3.  Gathering hot, peppery watercress from my fish pond - I wonder how long it will continue cropping.  Apparently some varieties grow all year round.

Friday, November 22, 2013

Autumn activities in St André

It’s the time of year when the garden, veggie patch and polytunnel have to be cleared of dead stuff, weeded and dug through.   Everything is such a mess in there  I feel ashamed when I look at it.  However, I have still been harvesting salad, peppers and squashes.


Luckily, last week a volunteer emailed me to come here for a couple of weeks and he has been labouring on my behalf in exchange for full bed and board.  He’s from Germany, only twenty-seven and has much more flexibility, strength and stamina than I have so he's great for the work that has to be done. 

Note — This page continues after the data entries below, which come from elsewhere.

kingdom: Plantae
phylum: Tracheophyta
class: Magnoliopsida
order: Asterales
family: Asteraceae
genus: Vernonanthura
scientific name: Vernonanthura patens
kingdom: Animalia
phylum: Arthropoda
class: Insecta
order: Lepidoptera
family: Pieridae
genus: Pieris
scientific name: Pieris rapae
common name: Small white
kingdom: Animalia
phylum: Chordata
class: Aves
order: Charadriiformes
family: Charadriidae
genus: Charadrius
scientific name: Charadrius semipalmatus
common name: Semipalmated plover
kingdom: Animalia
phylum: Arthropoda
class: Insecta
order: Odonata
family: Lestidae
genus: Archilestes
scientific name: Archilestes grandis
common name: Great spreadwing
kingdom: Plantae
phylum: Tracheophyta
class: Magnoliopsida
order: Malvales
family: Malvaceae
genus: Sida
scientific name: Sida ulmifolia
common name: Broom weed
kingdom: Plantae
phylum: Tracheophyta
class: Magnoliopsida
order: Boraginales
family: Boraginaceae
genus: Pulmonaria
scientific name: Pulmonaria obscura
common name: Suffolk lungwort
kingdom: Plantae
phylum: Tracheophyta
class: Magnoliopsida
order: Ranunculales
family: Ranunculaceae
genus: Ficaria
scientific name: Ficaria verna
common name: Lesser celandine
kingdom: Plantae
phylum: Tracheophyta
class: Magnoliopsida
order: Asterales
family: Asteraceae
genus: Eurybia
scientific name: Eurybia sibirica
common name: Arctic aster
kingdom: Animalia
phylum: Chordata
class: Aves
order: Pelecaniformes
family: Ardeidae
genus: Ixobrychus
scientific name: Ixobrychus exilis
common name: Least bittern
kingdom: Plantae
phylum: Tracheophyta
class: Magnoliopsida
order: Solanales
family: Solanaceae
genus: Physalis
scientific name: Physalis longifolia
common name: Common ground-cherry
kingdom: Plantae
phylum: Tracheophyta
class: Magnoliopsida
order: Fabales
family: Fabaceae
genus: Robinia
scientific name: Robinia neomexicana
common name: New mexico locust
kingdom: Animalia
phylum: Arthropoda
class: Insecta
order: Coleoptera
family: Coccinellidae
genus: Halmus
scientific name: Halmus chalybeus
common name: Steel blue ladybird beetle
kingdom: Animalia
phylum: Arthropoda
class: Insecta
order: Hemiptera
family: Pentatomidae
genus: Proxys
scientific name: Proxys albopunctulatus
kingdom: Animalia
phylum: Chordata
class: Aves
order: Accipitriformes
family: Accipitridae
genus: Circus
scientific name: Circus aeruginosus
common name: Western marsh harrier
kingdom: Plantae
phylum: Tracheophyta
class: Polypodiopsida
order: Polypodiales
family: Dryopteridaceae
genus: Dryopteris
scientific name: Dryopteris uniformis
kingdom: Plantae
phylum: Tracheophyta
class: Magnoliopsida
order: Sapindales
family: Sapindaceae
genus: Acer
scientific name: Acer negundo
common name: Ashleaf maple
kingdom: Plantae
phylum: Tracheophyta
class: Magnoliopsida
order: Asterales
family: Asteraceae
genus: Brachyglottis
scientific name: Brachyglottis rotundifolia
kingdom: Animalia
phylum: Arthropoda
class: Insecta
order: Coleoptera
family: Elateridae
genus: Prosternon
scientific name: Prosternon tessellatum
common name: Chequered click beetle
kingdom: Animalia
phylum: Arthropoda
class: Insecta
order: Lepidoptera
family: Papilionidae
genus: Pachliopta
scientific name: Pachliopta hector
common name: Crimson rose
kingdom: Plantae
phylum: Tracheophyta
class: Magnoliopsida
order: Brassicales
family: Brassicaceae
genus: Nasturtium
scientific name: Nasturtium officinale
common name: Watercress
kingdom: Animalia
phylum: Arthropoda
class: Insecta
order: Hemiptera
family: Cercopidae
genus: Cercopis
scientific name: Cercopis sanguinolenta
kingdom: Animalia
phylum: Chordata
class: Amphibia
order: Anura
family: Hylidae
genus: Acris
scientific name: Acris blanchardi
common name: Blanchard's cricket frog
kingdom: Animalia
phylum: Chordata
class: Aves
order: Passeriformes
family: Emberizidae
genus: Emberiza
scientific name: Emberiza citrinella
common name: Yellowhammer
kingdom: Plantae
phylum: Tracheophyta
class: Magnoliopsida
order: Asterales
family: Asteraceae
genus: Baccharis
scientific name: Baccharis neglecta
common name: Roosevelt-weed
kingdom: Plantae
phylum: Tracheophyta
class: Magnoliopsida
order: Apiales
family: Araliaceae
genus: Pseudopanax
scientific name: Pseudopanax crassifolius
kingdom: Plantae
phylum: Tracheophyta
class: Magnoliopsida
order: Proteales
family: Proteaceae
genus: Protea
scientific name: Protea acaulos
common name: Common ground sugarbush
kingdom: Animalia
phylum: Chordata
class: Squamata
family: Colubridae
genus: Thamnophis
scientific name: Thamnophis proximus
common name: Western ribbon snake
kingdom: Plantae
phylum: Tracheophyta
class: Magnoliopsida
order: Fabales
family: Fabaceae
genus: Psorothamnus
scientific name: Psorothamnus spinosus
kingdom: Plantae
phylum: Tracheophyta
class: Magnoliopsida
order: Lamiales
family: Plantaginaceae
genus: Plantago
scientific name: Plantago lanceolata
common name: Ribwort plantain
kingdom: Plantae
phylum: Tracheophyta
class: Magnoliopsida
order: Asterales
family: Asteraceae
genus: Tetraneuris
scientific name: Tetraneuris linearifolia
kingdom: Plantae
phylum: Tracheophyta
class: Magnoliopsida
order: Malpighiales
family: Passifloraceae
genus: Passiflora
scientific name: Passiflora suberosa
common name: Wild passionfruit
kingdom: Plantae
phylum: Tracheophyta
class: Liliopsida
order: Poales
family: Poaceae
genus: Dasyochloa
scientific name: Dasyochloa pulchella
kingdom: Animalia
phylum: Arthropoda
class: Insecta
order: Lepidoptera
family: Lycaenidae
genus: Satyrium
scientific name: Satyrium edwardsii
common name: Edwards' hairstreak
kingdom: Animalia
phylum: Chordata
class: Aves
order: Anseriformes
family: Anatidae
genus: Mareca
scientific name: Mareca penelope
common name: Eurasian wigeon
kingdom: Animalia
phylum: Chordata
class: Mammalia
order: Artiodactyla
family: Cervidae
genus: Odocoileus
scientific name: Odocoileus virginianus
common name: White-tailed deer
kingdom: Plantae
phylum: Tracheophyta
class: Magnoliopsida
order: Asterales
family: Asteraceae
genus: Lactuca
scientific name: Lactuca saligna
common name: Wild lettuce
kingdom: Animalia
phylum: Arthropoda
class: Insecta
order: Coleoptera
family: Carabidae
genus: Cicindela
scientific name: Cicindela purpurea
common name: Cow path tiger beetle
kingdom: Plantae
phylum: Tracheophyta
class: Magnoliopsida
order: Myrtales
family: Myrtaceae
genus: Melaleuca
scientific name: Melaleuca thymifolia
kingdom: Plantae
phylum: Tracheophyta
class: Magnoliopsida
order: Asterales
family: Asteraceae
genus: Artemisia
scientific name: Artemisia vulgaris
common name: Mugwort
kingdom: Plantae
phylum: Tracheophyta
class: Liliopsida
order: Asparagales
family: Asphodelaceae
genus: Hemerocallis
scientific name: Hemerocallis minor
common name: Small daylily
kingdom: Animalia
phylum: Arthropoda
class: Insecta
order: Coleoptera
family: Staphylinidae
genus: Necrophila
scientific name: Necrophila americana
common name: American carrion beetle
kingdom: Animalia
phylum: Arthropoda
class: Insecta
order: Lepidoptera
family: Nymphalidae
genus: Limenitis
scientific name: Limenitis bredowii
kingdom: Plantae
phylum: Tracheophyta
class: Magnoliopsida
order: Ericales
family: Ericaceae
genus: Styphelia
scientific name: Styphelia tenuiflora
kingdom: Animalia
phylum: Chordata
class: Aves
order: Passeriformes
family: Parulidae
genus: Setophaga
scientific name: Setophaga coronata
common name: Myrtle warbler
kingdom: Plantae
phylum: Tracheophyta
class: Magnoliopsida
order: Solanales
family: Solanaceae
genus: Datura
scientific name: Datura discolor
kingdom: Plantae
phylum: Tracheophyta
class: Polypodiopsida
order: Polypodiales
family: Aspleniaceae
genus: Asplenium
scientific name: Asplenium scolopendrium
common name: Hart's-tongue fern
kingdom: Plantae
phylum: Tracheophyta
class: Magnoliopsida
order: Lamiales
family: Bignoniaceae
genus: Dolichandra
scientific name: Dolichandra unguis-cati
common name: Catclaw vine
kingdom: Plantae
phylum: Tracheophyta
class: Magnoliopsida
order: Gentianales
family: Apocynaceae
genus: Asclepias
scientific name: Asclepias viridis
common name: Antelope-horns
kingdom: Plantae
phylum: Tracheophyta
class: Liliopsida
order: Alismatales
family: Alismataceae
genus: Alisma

So far he’s helped clear up the cuttings from the long laurel hedge, cleaned out the chick house, brought in logs, cleared the large flower bed in the garden and some of the raised veggie beds and virtually finished in the polytunnel.  The weather has been dreadful since he arrived on Monday late afternoon so it’s been handy having the possibility of working in the shelter of the polytunnel.   The log trolleys have been filled and covered on the terrace in case of really bad weather so I have a ready supply.  The garden furniture still needs to be collected up and stored inside.
The last of the berries, which were on the honeysuckle, next to my postbox in the wall, have been stripped by various visiting birds.
On Tuesday, 19 November, we had our first fall of snow here in St André, preceded sleet and hail.  It only lasted for fifteen minutes but was proper snowflakes floating down to the ground – the earliest we’ve had it since I’ve been in Brittany I think.
Wednesday saw me in St Brieuc for an appointment with my gastric surgeon.  He was pleased with the healing of my giant abdominal scar.  I still have two tiny leaking holes but he didn’t seem think there was any infection or anything else to worry about so that’s reassuring.
On my way to the field today I realised that a pungent smell reaching my nostrils must be a goat tethered somewhere on the lane.  I found him by the calvaire.
I am always amazed at how strong the smell is from uncastrated goats and from how far away it can reach my nostrils.
The horse chestnut near my house has lost so many leaves now and the ones that are left have changed colour to a lovely light rust.
Underfoot there are so many sweet chestnuts in and out of their prickly cases.  My volunteer, Christian, has gathered a huge container full.  I love their polished shells and the way they fit together neatly in their protective casing.
The hedgerows are topped with bracken, making graphic statements against the sky - I love the images.
The last of the tomatoes have been picked before the vines were given to the chickens to pick over. 
They have also been enjoying chickweed which covered the empty raised veggie beds.
Chilli peppers and capsicums, squashes and courgettes are being stored in the polytunnel until needed.
I have mixed feelings about this time of year.  I thought everything seemed to be dying away but when I look, I see nasturtians and antirrhinums still in bloom on the driveway and several shrubs have little green shoots appearing. 
Three things I like:
1.   Booking a table in a restaurant I haven't tried before for Sunday lunch with a friend.
2.   Getting the garden and field area tidied up.